Exercise directions: Within the records below, find the line with "Cross reference information" and the line with "damaged. A jammed or broken lock is a serious", then reproduce exactly those two lines and all lines between them, without any picture.

----- Records supplied -----

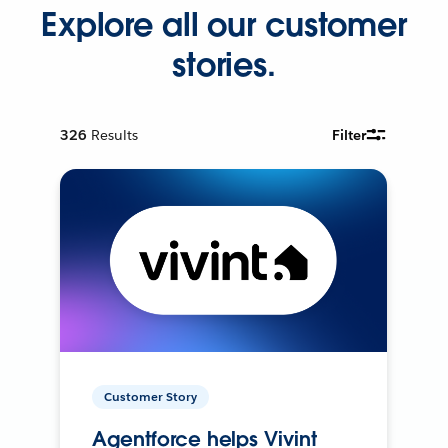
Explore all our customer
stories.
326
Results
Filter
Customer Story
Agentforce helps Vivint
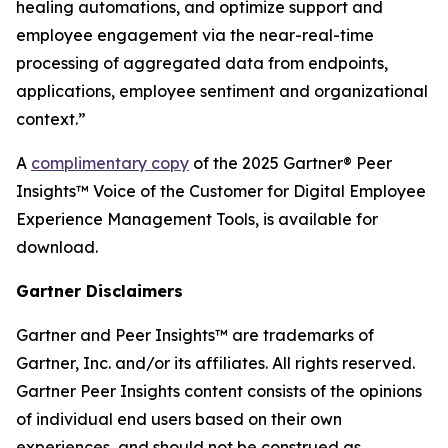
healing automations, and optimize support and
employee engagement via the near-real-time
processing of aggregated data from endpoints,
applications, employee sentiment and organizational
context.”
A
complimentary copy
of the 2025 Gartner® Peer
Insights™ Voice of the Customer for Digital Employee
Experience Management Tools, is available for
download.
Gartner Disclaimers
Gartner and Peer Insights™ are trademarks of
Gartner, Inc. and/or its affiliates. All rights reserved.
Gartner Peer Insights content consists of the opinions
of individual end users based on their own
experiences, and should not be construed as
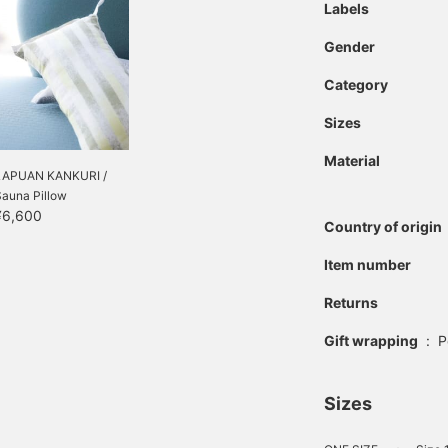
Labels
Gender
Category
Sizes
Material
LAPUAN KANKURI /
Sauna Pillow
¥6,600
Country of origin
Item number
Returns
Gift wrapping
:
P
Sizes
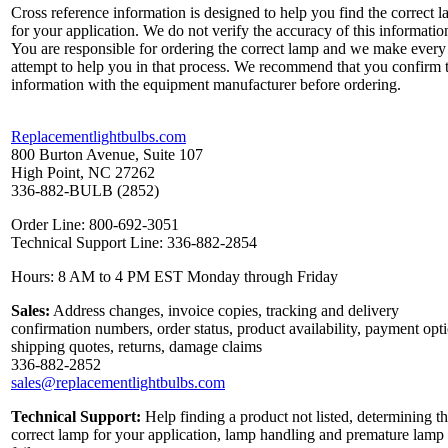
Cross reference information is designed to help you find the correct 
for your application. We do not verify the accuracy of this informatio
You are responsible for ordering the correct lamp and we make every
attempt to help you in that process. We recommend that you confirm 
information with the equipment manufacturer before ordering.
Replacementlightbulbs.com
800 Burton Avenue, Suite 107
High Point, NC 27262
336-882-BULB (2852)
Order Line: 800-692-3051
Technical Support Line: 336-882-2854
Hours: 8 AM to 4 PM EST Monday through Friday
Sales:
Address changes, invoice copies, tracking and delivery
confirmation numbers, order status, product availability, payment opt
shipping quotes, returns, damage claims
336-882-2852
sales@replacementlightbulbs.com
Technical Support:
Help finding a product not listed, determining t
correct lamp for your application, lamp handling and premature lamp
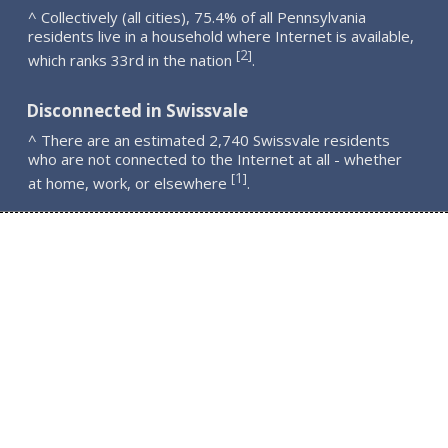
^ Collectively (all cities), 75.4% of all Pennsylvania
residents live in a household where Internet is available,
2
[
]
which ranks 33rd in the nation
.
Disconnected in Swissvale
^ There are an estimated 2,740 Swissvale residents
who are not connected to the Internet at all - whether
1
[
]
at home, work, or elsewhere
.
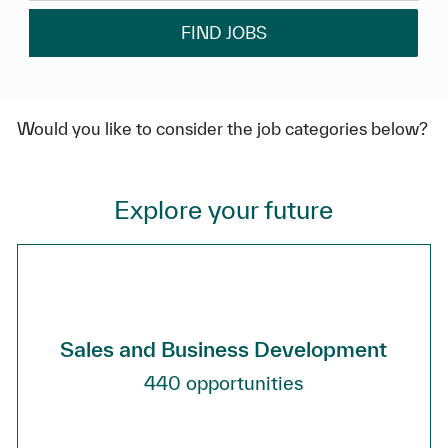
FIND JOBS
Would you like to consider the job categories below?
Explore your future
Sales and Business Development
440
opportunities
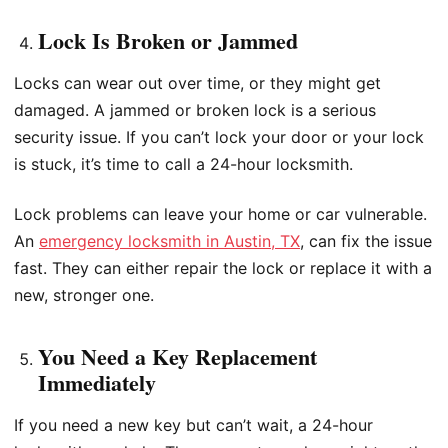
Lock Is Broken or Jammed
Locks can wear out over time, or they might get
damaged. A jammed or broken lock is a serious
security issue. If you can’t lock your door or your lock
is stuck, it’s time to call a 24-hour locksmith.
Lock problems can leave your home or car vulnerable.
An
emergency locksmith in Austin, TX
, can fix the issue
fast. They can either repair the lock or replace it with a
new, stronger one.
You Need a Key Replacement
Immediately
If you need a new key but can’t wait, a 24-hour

-----

Completed exercise:
Cross reference information is designed to help you find the correct 
for your application. We do not verify the accuracy of this informatio
You are responsible for ordering the correct lamp and we make every
attempt to help you in that process. We recommend that you confirm 
information with the equipment manufacturer before ordering.
Replacementlightbulbs.com
800 Burton Avenue, Suite 107
High Point, NC 27262
336-882-BULB (2852)
Order Line: 800-692-3051
Technical Support Line: 336-882-2854
Hours: 8 AM to 4 PM EST Monday through Friday
Sales:
Address changes, invoice copies, tracking and delivery
confirmation numbers, order status, product availability, payment opt
shipping quotes, returns, damage claims
336-882-2852
sales@replacementlightbulbs.com
Technical Support:
Help finding a product not listed, determining t
correct lamp for your application, lamp handling and premature lamp
^ Collectively (all cities), 75.4% of all Pennsylvania
residents live in a household where Internet is available,
2
[
]
which ranks 33rd in the nation
.
Disconnected in Swissvale
^ There are an estimated 2,740 Swissvale residents
who are not connected to the Internet at all - whether
1
[
]
at home, work, or elsewhere
.
FIND JOBS
Would you like to consider the job categories below?
Explore your future
Sales and Business Development
440
opportunities
Lock Is Broken or Jammed
Locks can wear out over time, or they might get
damaged. A jammed or broken lock is a serious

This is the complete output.